Unfortunately, the authors don't say much about this strategic sequencing, other than to urge further research, to answer questions like these:

[W]hat type of policy sequences work in different types of political or energy systems? How can policy-makers avoid dead ends and maintain flexibility for adjusting policy measures? How can policy-makers best balance needs for politically salient and economically efficient policy interventions? When are policy-makers likely to retrench from decarbonization trajectories? How will opposing "brown" coalitions adapt over time to strategies based on these concepts?

Good questions! These are exactly the sort of inquiries I had in mind when I called for more attention to political economy among climate researchers.

German political constituents.

German political constituents.

Shutterstock

Real policy is still better than imaginary policy

On an economist's blackboard, carbon pricing is the most efficient policy, assuming it can be a) passed and b) raised to the right level.

It turns out, however, that those are heroic assumptions. Because its costs are concentrated and its benefits diffuse, carbon pricing is politically difficult. And it is not economically efficient if it takes 50 years to implement it and raise it high enough to work.
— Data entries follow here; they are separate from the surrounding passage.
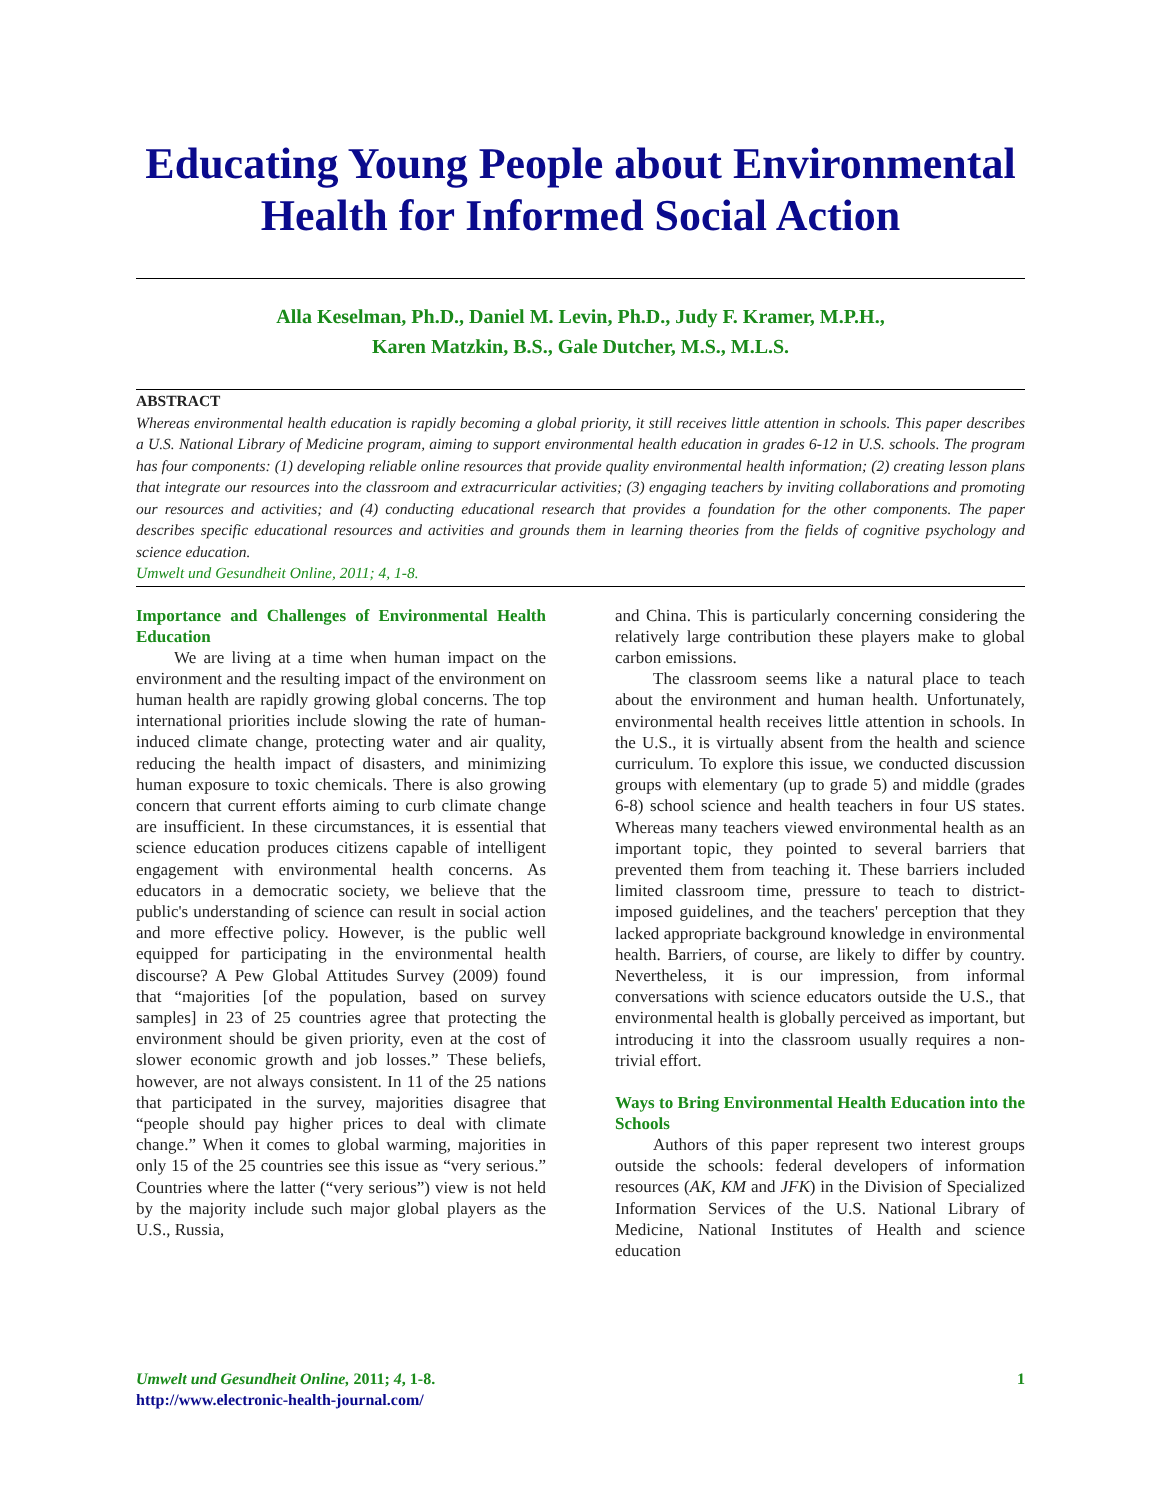Educating Young People about Environmental Health for Informed Social Action
Alla Keselman, Ph.D., Daniel M. Levin, Ph.D., Judy F. Kramer, M.P.H.,
Karen Matzkin, B.S., Gale Dutcher, M.S., M.L.S.
ABSTRACT
Whereas environmental health education is rapidly becoming a global priority, it still receives little attention in schools. This paper describes a U.S. National Library of Medicine program, aiming to support environmental health education in grades 6-12 in U.S. schools. The program has four components: (1) developing reliable online resources that provide quality environmental health information; (2) creating lesson plans that integrate our resources into the classroom and extracurricular activities; (3) engaging teachers by inviting collaborations and promoting our resources and activities; and (4) conducting educational research that provides a foundation for the other components. The paper describes specific educational resources and activities and grounds them in learning theories from the fields of cognitive psychology and science education.
Umwelt und Gesundheit Online, 2011; 4, 1-8.
Importance and Challenges of Environmental Health Education
We are living at a time when human impact on the environment and the resulting impact of the environment on human health are rapidly growing global concerns. The top international priorities include slowing the rate of human-induced climate change, protecting water and air quality, reducing the health impact of disasters, and minimizing human exposure to toxic chemicals. There is also growing concern that current efforts aiming to curb climate change are insufficient. In these circumstances, it is essential that science education produces citizens capable of intelligent engagement with environmental health concerns. As educators in a democratic society, we believe that the public's understanding of science can result in social action and more effective policy. However, is the public well equipped for participating in the environmental health discourse? A Pew Global Attitudes Survey (2009) found that “majorities [of the population, based on survey samples] in 23 of 25 countries agree that protecting the environment should be given priority, even at the cost of slower economic growth and job losses.” These beliefs, however, are not always consistent. In 11 of the 25 nations that participated in the survey, majorities disagree that “people should pay higher prices to deal with climate change.” When it comes to global warming, majorities in only 15 of the 25 countries see this issue as “very serious.” Countries where the latter (“very serious”) view is not held by the majority include such major global players as the U.S., Russia,
and China. This is particularly concerning considering the relatively large contribution these players make to global carbon emissions.
The classroom seems like a natural place to teach about the environment and human health. Unfortunately, environmental health receives little attention in schools. In the U.S., it is virtually absent from the health and science curriculum. To explore this issue, we conducted discussion groups with elementary (up to grade 5) and middle (grades 6-8) school science and health teachers in four US states. Whereas many teachers viewed environmental health as an important topic, they pointed to several barriers that prevented them from teaching it. These barriers included limited classroom time, pressure to teach to district-imposed guidelines, and the teachers' perception that they lacked appropriate background knowledge in environmental health. Barriers, of course, are likely to differ by country. Nevertheless, it is our impression, from informal conversations with science educators outside the U.S., that environmental health is globally perceived as important, but introducing it into the classroom usually requires a non-trivial effort.
Ways to Bring Environmental Health Education into the Schools
Authors of this paper represent two interest groups outside the schools: federal developers of information resources (AK, KM and JFK) in the Division of Specialized Information Services of the U.S. National Library of Medicine, National Institutes of Health and science education
Umwelt und Gesundheit Online, 2011; 4, 1-8.
http://www.electronic-health-journal.com/
1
If targeted green industrial policy can help create political coalitions that support carbon pricing and get pricing implemented in, say, 10 years, then a portfolio of policies that begins with green industrial policy is more efficient. Real policy is better at reducing emissions than imaginary policy.

Thinking through policy this way — not just how many tons of carbon it reduces, but how much it helps build or grow political coalitions — is a much-needed shift in the climate community. Policy ideas are inert in the absence of political strategy.